##### Records provided

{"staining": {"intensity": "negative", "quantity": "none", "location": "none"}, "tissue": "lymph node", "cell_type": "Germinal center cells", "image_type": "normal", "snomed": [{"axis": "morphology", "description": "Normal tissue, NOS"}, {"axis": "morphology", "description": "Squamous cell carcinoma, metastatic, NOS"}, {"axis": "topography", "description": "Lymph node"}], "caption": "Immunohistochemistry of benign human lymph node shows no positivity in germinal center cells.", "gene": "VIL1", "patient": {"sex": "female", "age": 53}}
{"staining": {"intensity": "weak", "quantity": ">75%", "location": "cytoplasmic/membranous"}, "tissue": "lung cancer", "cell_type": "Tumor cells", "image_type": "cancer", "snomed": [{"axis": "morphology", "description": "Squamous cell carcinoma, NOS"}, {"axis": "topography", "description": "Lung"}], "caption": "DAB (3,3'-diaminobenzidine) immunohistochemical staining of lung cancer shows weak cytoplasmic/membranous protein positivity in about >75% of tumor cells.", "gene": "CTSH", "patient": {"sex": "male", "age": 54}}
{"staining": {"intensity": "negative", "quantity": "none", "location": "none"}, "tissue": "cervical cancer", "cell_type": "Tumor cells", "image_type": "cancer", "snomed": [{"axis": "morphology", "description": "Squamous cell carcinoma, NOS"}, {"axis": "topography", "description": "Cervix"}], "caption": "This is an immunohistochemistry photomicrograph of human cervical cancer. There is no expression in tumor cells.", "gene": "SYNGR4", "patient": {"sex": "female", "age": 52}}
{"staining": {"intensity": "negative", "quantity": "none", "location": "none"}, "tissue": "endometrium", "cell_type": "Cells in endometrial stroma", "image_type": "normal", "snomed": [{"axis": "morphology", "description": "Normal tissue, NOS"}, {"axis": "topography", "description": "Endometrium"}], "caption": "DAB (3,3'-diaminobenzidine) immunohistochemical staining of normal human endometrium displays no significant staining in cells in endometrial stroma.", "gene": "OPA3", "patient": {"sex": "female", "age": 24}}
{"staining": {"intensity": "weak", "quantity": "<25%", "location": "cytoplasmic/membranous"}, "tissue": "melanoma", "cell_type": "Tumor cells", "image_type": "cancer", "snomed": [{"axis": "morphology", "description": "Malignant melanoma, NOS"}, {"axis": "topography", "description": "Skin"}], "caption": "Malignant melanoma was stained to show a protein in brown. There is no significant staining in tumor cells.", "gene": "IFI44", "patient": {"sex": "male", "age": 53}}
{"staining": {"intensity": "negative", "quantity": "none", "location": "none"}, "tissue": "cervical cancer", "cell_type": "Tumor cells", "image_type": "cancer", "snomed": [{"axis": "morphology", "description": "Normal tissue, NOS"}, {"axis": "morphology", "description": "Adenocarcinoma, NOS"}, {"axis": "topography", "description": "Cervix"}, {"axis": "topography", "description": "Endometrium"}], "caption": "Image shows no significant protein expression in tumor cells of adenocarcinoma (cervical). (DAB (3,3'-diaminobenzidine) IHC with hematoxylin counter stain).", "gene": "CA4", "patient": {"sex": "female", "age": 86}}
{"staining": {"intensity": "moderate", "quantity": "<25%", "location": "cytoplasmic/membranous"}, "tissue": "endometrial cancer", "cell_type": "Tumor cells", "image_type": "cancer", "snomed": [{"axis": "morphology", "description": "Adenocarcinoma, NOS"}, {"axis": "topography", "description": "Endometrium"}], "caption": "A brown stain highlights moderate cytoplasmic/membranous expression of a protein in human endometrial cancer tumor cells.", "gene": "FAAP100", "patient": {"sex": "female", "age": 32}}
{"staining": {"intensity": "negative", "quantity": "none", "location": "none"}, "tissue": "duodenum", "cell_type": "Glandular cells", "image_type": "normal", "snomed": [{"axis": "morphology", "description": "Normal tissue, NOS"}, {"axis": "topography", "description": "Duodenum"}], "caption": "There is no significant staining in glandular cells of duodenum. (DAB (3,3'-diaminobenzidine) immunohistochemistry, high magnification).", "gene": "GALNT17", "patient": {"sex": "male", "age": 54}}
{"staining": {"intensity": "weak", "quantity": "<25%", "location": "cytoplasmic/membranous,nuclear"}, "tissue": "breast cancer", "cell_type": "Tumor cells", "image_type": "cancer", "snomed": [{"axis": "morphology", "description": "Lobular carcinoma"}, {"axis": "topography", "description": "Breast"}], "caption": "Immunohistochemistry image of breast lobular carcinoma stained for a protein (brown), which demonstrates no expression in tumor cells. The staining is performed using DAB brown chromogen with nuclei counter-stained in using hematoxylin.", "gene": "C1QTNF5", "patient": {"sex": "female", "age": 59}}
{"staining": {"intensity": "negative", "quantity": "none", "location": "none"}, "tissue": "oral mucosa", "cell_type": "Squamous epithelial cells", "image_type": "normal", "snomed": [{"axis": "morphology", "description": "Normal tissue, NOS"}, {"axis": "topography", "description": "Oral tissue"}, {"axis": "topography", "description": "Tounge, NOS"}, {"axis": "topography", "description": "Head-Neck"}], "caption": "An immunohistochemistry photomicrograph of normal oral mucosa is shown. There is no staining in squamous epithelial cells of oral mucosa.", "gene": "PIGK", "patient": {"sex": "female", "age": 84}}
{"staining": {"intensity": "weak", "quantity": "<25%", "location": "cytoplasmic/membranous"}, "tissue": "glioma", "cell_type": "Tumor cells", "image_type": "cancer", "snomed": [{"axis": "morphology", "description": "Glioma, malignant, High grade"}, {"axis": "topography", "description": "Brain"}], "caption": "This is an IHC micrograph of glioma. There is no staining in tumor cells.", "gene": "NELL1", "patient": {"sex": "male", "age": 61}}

##########

» **Required action**: Starting from the top of the records and ending at the line that contains "staining of lung", repeat each line exactly and return only those lines.

» **Result for this task**:
{"staining": {"intensity": "negative", "quantity": "none", "location": "none"}, "tissue": "lymph node", "cell_type": "Germinal center cells", "image_type": "normal", "snomed": [{"axis": "morphology", "description": "Normal tissue, NOS"}, {"axis": "morphology", "description": "Squamous cell carcinoma, metastatic, NOS"}, {"axis": "topography", "description": "Lymph node"}], "caption": "Immunohistochemistry of benign human lymph node shows no positivity in germinal center cells.", "gene": "VIL1", "patient": {"sex": "female", "age": 53}}
{"staining": {"intensity": "weak", "quantity": ">75%", "location": "cytoplasmic/membranous"}, "tissue": "lung cancer", "cell_type": "Tumor cells", "image_type": "cancer", "snomed": [{"axis": "morphology", "description": "Squamous cell carcinoma, NOS"}, {"axis": "topography", "description": "Lung"}], "caption": "DAB (3,3'-diaminobenzidine) immunohistochemical staining of lung cancer shows weak cytoplasmic/membranous protein positivity in about >75% of tumor cells.", "gene": "CTSH", "patient": {"sex": "male", "age": 54}}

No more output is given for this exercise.